"Mammoth Snow Storm" Underwhelms
mi (197448) writes You heard the scare-mongering, you heard the governors and mayors closing public transit and declaring driving on public roads a crime. But it turned out to have been a mistake. Boston may have been hit somewhat, but further South — NYC and Philadelphia — the snowfall was rather underwhelming. Promised "2-3 feet" of snow, NYC got only a few inches. Is this an example of "better safe than sorry," or is government's overreach justified by questionable weather models exceeding the threshold of an honest mistake?
This isn't just media. Every decision made can be easily second guessed. The media does it and tons of "savvy" citizens on the Internet do the same thing. There is second guessing even when the call was made right.

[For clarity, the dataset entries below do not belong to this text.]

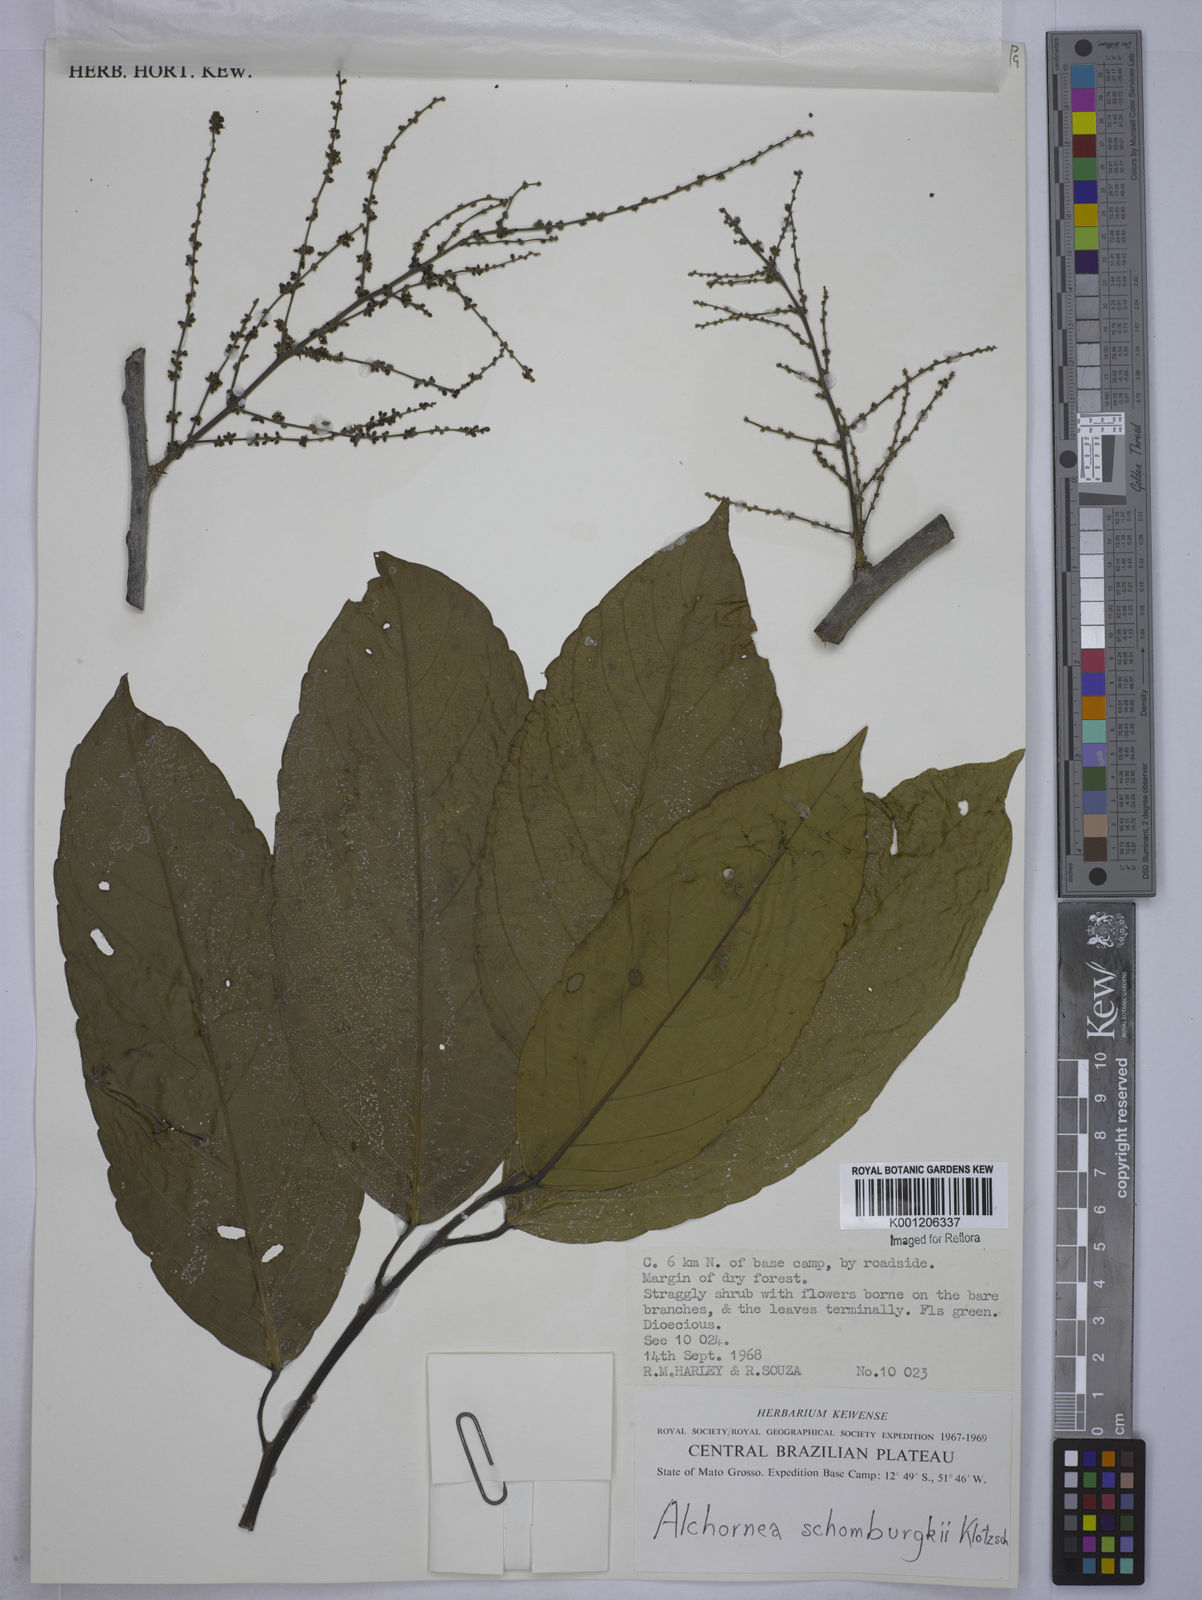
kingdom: Plantae
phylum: Tracheophyta
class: Magnoliopsida
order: Malpighiales
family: Euphorbiaceae
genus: Alchornea
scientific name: Alchornea discolor
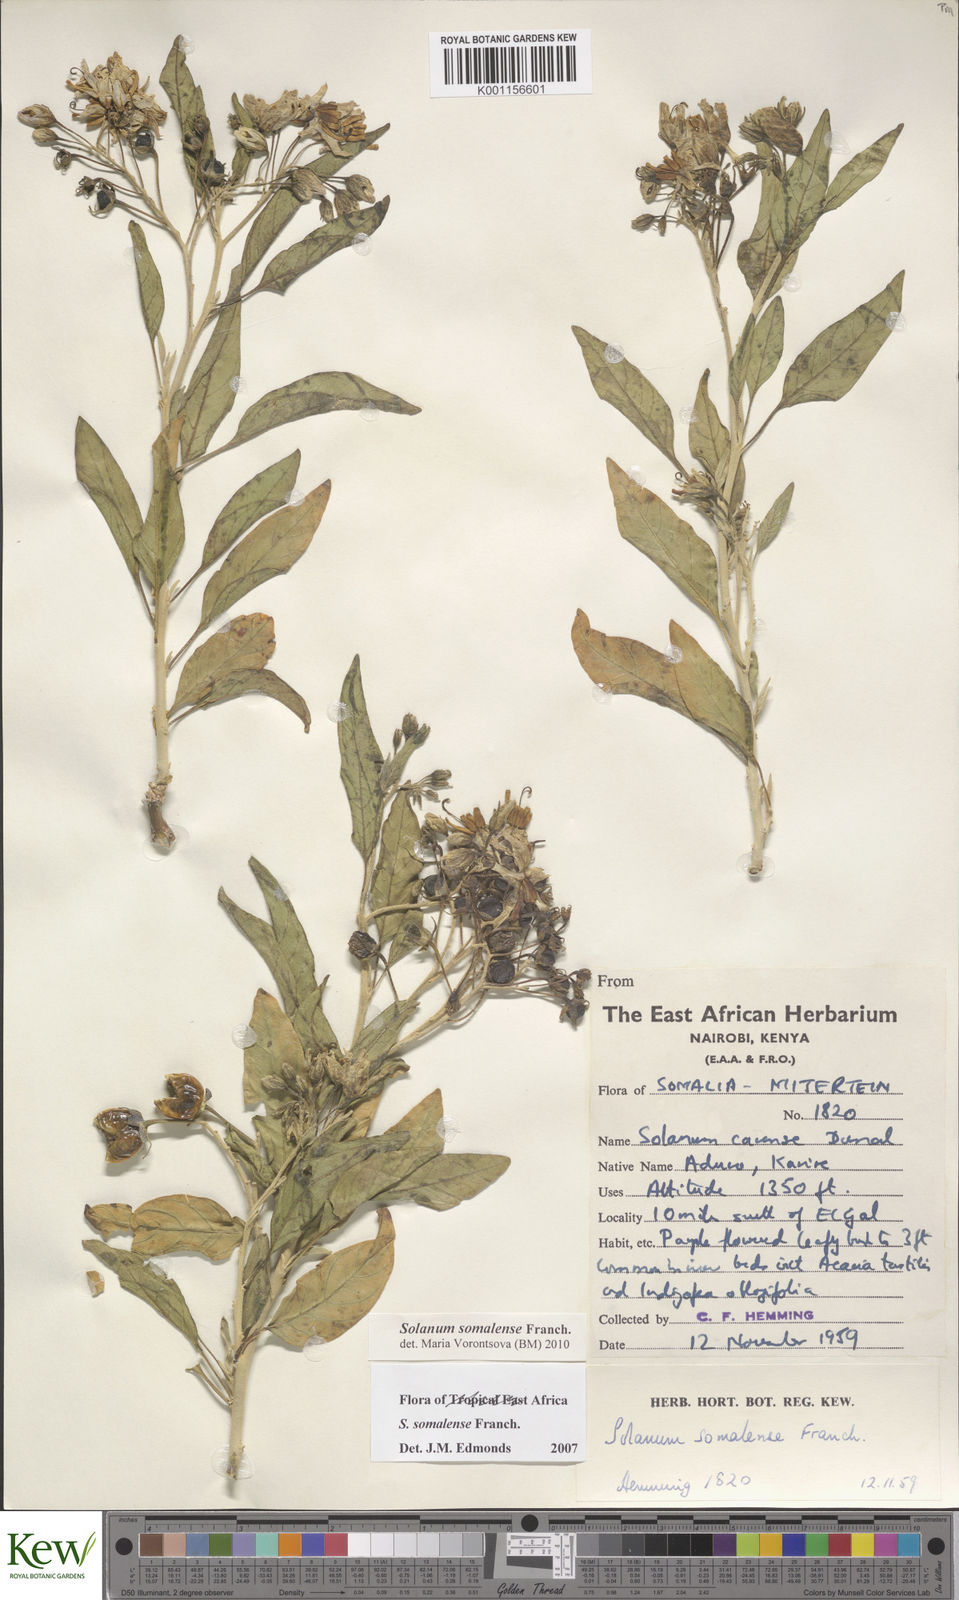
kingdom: Plantae
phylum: Tracheophyta
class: Magnoliopsida
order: Solanales
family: Solanaceae
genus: Solanum
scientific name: Solanum somalense
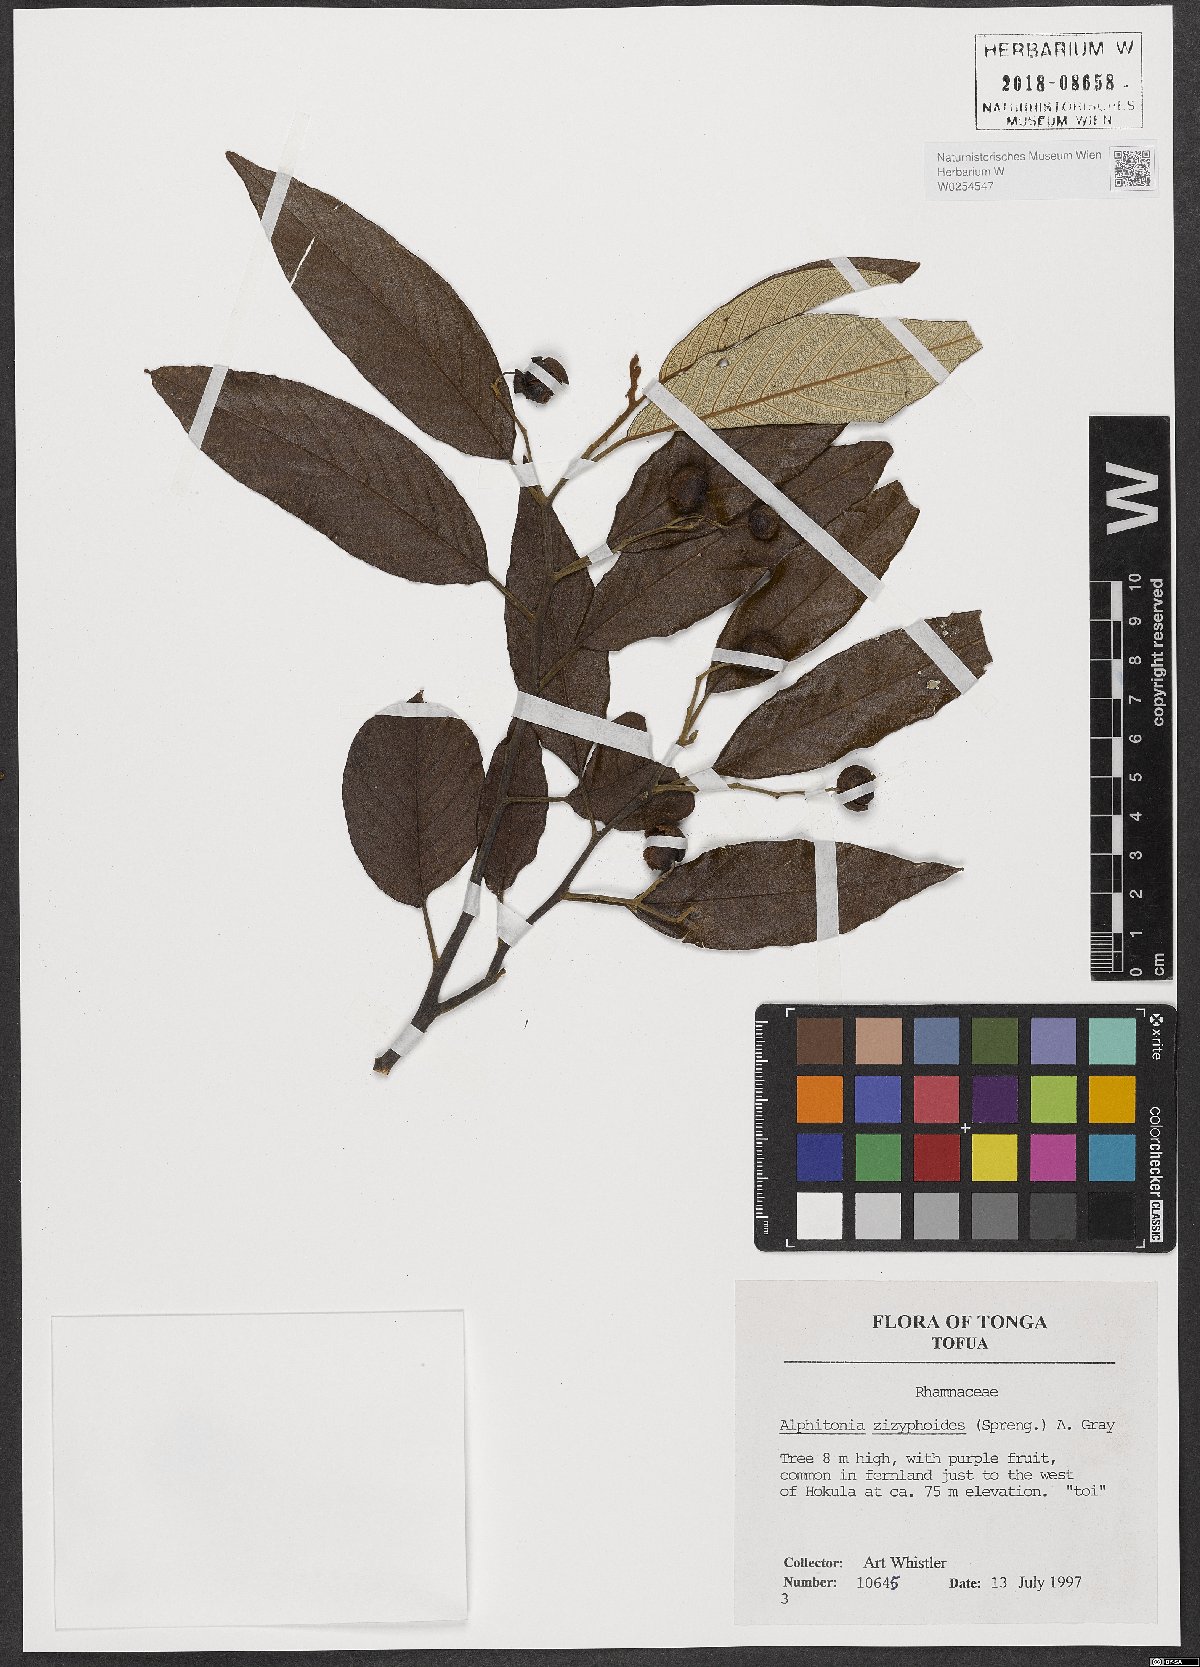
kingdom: Plantae
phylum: Tracheophyta
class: Magnoliopsida
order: Rosales
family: Rhamnaceae
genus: Alphitonia
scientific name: Alphitonia zizyphoides
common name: Toi
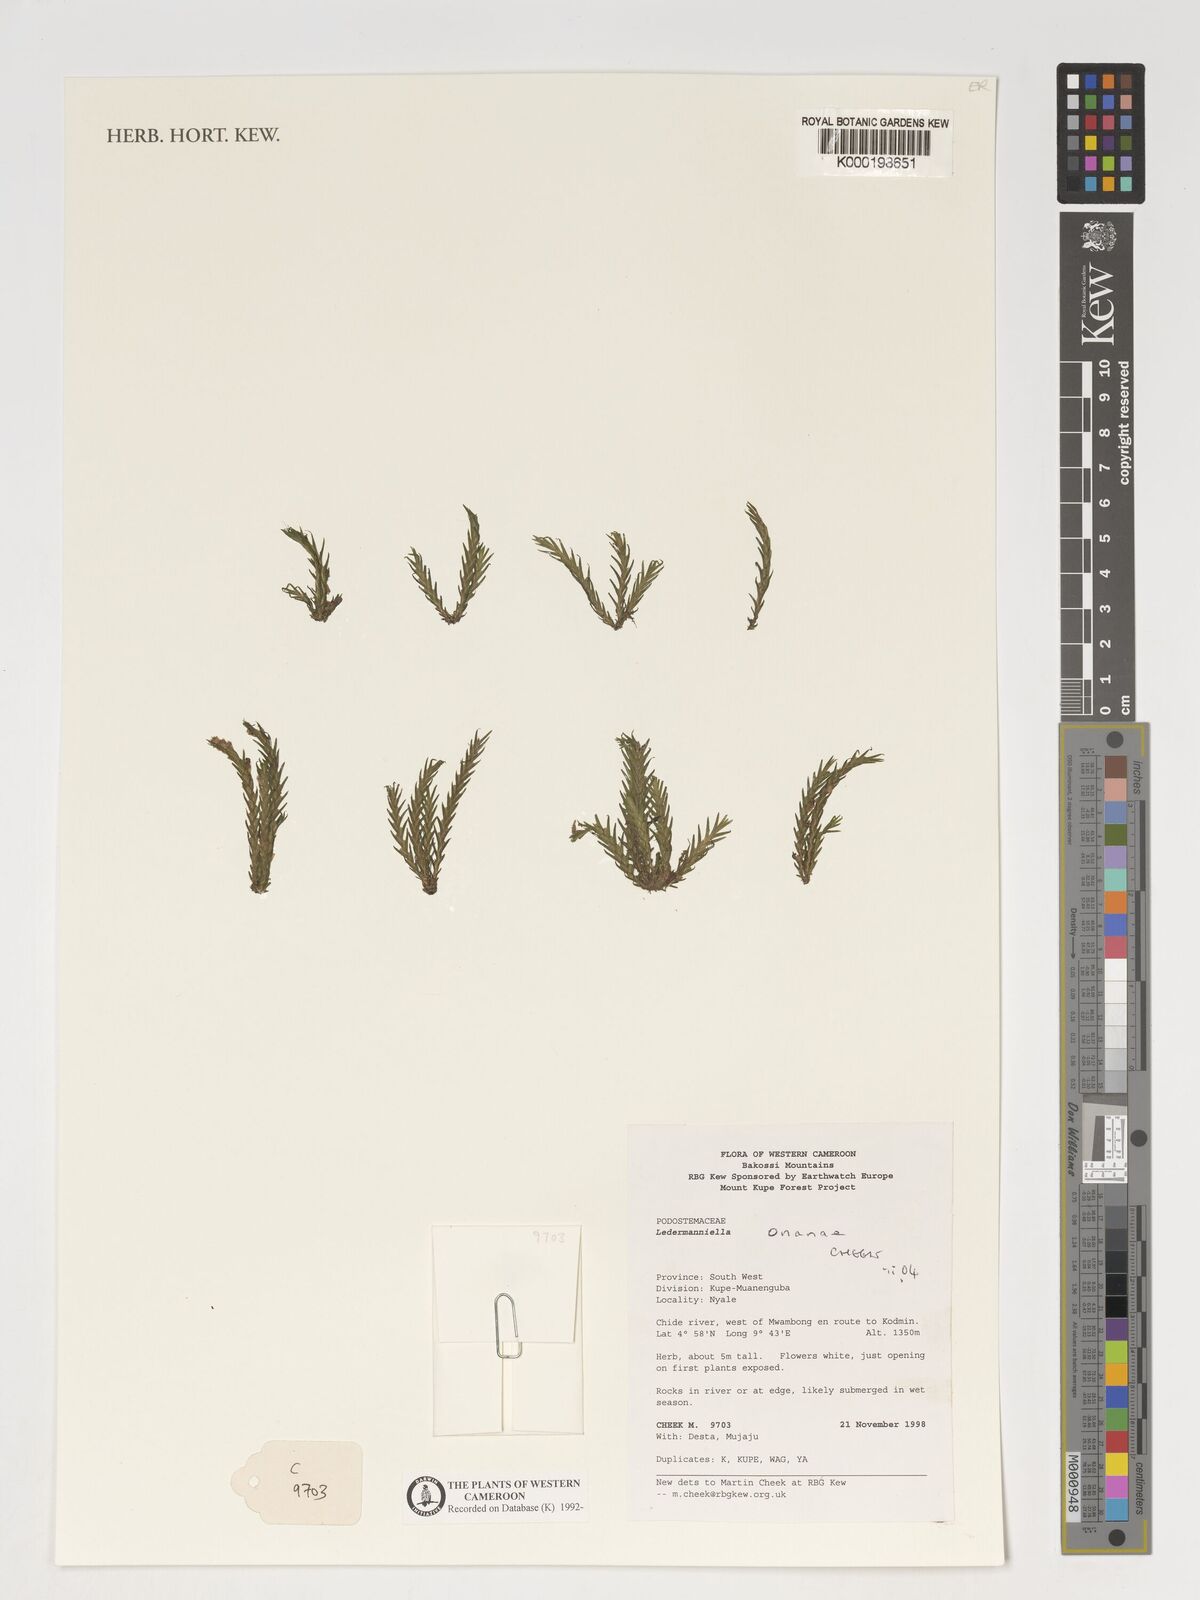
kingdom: Plantae
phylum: Tracheophyta
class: Magnoliopsida
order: Malpighiales
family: Podostemaceae
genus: Ledermanniella
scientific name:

If the failure went the other way and thousands were stranded or killed the EXACT SAME group of people would be bitching.
I've got 20 inches and it's still going. I might not get three feet, but the total will be in the neighborhood of the forecasts.
Alcohol, Tobacco and Firearms should be the name of a store, not a government agency.
NYC might have only received a few inches, but Nassau County got 12 - 18 inches and Suffolk County got over 20 inches (and still snowing)... And Connectiut and the rest of New England got even more. The forecast for Suffolk County was consistently in the 20 to 30 inch range, so they got that right. Having hundreds or thousands of people stuck in a blizzard on the Long Island Expressway would have been a disaster.
It doesn't matter what the mayor's office does to prepare for an emergency, there will always be someone there to say they were wrong to do it.
In N.Y., Gov. Cuomo didn't want a repeat of last year when people got trapped overnight in a snowstorm on the Long Island Expressway, so he shut it and all unnecessary road travel down, which was later lifted. Politicians know to act proactively when it comes to acts of Mother Nature, or suffer the backlash of voters later.
They actually do this, just the reporters strip that out.
Not a sentence!
In central mass north of Worcester I have gotten 3 feet and it is continuing to fall.
There is so much snow I have no where to put it.
The storm is highly variable too. 15 miles due north of me they have gotten 6 ".
i thought once I was found, but it was only a dream.
This.
I grew up in the DC metro area. Snowstorms in New England are notoriously hard to predict, especially nor'easters like this one (which are typically a combination of 2-3 storm systems).
Sure, you can see it coming down from the Midwest, but it's always hard to tell exactly what's going to happen to a blizzard after it stumbles over the Appalachian Mountains, which will divert some of it and squeeze some or all of the moisture out of it. Then it collides with some storm full of rain coming in from the North Atlantic. Then the wildcard is some sort of warmer air coming up from the south... It all collides over New England. The computer models can tell you what's going into the mix, but who knows exactly where it's going to transition from rain to snow? WHICH STORM WILL WIN?! A butterfly in Miami decides.
The annual economic output of New York metro area alone (leaving Philadelphia aside for a minute) is about $1.4 trillion dollars — or about $4billion per day (weekdays such as today produce more than weekends). If even a mere 10% of that figure was lost today because of our rulers' failures, the cost is $400 million (for New York alone).
Little of such damage can be meaningfully prevented by shutting the infrastructure down. But even if it could be — and even the entire $60 million cost of the "Christmas Blizzard of 2010" could've been prevented by shutting the city down, it would've still been a pretty stupid thing to do — even if the storm actually lived up to the hype.
The "Christmas Blizzard of 2010" is imputed with 7 fatalities — or, in dollar terms, $63 million dollar, tops.
Hundreds vs. tens of millions of dollars lead to the exact opposite conclusion.
But there is more — individuals and businesses, made aware of the risks, can (and are supposed to!) make their own decisions. Governor declaring driving on a public road a crime is something else — they violate our freedom.
So, where do you sing?
In Soviet Washington the swamp drains you.